__Task statement__: Please echo these lines exactly, starting at the line that contains "31: (575, 348)" and ending at the line that contains "78: (371, 311)", with both of those lines included.

━━━━━ Listed records ━━━━━

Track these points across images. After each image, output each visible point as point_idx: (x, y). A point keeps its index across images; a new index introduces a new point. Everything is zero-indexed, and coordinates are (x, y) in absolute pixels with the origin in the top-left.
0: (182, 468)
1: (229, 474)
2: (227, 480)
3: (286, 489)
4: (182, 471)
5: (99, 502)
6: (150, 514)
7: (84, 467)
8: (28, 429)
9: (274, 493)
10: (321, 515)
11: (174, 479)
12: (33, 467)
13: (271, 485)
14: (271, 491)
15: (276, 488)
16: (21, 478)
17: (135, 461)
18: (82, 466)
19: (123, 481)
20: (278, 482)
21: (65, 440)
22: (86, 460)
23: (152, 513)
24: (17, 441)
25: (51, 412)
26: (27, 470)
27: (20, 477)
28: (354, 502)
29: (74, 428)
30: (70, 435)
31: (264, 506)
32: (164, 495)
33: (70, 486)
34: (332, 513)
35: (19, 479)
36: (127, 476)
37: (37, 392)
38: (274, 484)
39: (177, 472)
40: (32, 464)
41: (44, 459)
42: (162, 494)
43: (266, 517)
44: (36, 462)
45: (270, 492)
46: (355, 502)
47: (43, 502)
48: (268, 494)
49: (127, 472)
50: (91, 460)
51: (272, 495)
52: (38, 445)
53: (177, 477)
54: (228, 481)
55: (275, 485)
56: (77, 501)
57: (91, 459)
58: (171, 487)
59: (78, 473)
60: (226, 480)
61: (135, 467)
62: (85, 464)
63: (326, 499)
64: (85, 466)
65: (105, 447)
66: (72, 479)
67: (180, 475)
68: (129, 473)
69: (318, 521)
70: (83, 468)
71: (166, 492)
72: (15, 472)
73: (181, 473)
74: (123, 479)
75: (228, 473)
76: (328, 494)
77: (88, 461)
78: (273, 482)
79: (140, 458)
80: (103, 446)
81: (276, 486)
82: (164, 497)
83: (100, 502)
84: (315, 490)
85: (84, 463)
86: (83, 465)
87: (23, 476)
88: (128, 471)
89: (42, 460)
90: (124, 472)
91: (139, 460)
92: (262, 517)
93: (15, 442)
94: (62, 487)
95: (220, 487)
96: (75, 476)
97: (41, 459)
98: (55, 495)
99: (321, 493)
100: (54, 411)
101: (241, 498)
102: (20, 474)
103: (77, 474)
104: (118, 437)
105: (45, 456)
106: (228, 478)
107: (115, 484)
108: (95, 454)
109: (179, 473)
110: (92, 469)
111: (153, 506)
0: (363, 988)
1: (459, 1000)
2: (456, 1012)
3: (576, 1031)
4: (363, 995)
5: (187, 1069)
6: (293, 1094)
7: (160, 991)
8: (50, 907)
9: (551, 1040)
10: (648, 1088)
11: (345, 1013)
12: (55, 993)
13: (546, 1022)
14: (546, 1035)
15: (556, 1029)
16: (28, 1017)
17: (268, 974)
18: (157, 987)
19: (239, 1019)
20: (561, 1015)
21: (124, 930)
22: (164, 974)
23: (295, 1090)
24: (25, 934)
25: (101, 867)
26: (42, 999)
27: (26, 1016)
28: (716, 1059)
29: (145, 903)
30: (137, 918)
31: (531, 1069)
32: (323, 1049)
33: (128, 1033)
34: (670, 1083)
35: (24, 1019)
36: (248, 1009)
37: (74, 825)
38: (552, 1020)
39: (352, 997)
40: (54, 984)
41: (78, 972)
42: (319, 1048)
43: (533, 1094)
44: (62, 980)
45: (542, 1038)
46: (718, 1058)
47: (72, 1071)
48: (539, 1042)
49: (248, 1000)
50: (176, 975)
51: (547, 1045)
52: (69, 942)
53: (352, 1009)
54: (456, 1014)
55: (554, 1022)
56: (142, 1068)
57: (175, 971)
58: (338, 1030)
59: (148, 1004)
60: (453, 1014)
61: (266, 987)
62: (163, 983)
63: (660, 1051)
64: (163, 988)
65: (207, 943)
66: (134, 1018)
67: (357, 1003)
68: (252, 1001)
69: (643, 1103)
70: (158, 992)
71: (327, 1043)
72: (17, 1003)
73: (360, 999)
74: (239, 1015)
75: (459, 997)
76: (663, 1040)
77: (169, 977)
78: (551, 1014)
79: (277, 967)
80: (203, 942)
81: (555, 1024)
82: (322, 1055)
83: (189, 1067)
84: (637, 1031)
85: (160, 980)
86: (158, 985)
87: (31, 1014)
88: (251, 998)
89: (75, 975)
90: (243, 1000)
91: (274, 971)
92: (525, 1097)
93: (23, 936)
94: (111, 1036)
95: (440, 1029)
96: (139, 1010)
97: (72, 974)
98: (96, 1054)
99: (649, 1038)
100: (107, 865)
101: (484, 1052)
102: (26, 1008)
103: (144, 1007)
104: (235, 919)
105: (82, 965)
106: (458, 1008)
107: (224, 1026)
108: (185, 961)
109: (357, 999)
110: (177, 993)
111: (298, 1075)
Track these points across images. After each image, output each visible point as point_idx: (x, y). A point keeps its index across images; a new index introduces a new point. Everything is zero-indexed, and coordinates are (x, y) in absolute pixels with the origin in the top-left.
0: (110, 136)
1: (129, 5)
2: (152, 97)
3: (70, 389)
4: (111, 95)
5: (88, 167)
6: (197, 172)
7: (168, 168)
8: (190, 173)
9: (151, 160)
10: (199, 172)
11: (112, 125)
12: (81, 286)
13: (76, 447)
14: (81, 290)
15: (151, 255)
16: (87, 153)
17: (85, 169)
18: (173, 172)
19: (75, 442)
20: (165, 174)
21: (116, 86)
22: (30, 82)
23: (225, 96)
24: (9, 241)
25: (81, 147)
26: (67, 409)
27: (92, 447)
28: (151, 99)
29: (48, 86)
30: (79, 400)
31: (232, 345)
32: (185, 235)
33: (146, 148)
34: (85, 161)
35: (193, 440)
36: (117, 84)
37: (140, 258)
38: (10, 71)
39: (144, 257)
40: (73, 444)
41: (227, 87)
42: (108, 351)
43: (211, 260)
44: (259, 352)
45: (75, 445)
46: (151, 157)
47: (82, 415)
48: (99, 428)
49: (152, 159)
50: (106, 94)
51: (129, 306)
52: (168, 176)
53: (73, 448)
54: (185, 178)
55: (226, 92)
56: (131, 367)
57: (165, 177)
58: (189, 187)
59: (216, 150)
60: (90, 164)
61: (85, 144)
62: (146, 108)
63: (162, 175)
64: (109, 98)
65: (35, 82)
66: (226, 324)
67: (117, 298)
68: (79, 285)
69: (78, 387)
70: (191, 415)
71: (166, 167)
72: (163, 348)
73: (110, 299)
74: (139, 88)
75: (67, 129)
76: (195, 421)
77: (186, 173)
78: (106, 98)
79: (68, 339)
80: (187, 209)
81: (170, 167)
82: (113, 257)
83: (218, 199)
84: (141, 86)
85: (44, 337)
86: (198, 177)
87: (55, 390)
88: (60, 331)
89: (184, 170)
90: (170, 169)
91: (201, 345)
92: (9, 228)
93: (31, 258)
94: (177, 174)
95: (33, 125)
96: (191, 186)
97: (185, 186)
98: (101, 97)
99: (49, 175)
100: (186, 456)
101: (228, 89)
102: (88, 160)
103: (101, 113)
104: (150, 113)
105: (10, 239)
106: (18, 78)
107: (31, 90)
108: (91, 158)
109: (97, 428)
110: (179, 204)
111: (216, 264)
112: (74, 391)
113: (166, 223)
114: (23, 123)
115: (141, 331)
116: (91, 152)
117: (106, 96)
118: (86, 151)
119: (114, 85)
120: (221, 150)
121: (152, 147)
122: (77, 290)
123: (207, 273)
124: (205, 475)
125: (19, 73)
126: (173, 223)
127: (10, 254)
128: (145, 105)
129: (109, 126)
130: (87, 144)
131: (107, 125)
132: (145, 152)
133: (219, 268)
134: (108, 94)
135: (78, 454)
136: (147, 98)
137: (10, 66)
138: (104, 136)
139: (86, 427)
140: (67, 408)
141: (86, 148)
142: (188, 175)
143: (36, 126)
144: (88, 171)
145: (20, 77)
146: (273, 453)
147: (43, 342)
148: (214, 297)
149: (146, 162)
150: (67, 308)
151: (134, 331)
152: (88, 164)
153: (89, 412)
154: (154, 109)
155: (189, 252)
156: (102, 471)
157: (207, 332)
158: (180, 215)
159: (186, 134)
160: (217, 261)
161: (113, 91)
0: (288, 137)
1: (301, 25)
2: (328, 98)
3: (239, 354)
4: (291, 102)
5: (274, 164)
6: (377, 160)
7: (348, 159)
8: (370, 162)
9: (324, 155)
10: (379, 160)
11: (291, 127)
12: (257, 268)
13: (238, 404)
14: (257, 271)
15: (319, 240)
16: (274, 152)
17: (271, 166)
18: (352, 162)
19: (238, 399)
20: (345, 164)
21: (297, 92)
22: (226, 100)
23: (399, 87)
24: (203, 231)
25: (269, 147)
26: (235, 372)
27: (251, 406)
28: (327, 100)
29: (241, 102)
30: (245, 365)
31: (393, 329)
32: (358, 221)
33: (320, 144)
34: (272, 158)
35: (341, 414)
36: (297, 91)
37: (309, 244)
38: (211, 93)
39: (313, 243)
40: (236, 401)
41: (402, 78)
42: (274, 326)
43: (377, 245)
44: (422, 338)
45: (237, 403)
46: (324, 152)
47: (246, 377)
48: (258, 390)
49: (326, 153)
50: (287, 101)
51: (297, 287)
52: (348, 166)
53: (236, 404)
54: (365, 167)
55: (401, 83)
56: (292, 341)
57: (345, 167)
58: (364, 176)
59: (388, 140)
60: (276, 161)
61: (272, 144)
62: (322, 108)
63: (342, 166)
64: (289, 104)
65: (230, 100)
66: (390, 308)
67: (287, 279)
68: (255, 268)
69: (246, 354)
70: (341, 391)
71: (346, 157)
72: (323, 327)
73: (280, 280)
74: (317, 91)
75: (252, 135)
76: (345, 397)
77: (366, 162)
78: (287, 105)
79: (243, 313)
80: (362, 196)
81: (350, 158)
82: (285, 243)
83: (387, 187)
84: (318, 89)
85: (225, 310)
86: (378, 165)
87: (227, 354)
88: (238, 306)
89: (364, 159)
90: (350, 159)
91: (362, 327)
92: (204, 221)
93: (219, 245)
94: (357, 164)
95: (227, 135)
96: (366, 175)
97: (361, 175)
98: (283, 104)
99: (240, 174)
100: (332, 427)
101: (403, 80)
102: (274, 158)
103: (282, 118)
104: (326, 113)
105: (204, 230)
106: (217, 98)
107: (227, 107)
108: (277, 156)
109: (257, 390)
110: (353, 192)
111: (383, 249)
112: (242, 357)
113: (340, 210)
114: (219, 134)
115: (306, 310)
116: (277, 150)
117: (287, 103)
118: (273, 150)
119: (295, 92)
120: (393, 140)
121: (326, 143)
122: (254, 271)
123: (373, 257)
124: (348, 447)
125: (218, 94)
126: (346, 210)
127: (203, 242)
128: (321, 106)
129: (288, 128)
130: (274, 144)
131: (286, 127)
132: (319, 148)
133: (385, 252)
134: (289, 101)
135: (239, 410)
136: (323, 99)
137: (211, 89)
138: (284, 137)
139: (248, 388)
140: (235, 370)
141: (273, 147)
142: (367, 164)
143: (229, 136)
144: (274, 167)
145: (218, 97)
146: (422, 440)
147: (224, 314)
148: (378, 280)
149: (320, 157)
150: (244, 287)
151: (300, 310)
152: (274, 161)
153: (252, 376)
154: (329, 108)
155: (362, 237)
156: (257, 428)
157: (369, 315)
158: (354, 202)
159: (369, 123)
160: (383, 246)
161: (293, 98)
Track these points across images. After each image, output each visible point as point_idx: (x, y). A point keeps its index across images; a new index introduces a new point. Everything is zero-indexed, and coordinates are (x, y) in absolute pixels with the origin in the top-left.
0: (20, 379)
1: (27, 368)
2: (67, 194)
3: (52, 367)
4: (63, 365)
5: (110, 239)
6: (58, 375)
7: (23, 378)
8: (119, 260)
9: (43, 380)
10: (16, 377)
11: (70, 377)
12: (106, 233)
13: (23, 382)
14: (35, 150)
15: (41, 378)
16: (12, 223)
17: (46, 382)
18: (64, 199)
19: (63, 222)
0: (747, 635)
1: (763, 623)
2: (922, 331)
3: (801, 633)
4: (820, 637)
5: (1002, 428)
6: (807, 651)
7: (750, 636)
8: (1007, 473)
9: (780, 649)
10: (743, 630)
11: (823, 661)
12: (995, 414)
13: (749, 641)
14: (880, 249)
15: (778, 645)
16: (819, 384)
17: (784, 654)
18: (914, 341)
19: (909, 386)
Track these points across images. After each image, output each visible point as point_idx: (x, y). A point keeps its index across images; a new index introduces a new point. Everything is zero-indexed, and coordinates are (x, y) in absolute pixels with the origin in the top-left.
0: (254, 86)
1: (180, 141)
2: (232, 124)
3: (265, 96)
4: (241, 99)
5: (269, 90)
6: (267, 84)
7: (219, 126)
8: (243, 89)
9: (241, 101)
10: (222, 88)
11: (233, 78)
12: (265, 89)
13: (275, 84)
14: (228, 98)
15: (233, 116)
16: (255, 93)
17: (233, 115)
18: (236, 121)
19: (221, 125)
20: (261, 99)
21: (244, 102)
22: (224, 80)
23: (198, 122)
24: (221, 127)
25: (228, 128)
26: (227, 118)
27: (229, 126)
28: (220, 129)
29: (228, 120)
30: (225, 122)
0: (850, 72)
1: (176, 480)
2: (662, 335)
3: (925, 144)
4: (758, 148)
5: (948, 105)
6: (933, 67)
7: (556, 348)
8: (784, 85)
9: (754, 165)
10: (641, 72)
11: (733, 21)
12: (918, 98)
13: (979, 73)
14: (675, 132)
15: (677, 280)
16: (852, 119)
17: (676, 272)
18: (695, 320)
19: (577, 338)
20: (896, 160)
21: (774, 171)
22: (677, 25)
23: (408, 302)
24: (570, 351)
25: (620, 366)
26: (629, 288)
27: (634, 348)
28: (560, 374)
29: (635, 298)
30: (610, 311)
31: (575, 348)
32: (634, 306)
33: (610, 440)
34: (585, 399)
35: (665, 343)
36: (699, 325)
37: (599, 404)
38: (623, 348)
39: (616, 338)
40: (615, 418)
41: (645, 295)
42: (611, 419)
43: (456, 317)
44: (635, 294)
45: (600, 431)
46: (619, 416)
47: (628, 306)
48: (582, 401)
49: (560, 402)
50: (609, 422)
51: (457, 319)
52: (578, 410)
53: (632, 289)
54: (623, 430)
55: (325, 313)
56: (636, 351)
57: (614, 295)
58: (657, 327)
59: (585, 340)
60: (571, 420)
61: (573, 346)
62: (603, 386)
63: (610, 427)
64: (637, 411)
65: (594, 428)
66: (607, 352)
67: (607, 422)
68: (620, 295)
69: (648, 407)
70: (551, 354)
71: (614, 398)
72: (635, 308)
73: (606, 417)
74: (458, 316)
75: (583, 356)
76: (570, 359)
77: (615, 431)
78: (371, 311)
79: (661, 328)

━━━━━

__Finished task__:
31: (575, 348)
32: (634, 306)
33: (610, 440)
34: (585, 399)
35: (665, 343)
36: (699, 325)
37: (599, 404)
38: (623, 348)
39: (616, 338)
40: (615, 418)
41: (645, 295)
42: (611, 419)
43: (456, 317)
44: (635, 294)
45: (600, 431)
46: (619, 416)
47: (628, 306)
48: (582, 401)
49: (560, 402)
50: (609, 422)
51: (457, 319)
52: (578, 410)
53: (632, 289)
54: (623, 430)
55: (325, 313)
56: (636, 351)
57: (614, 295)
58: (657, 327)
59: (585, 340)
60: (571, 420)
61: (573, 346)
62: (603, 386)
63: (610, 427)
64: (637, 411)
65: (594, 428)
66: (607, 352)
67: (607, 422)
68: (620, 295)
69: (648, 407)
70: (551, 354)
71: (614, 398)
72: (635, 308)
73: (606, 417)
74: (458, 316)
75: (583, 356)
76: (570, 359)
77: (615, 431)
78: (371, 311)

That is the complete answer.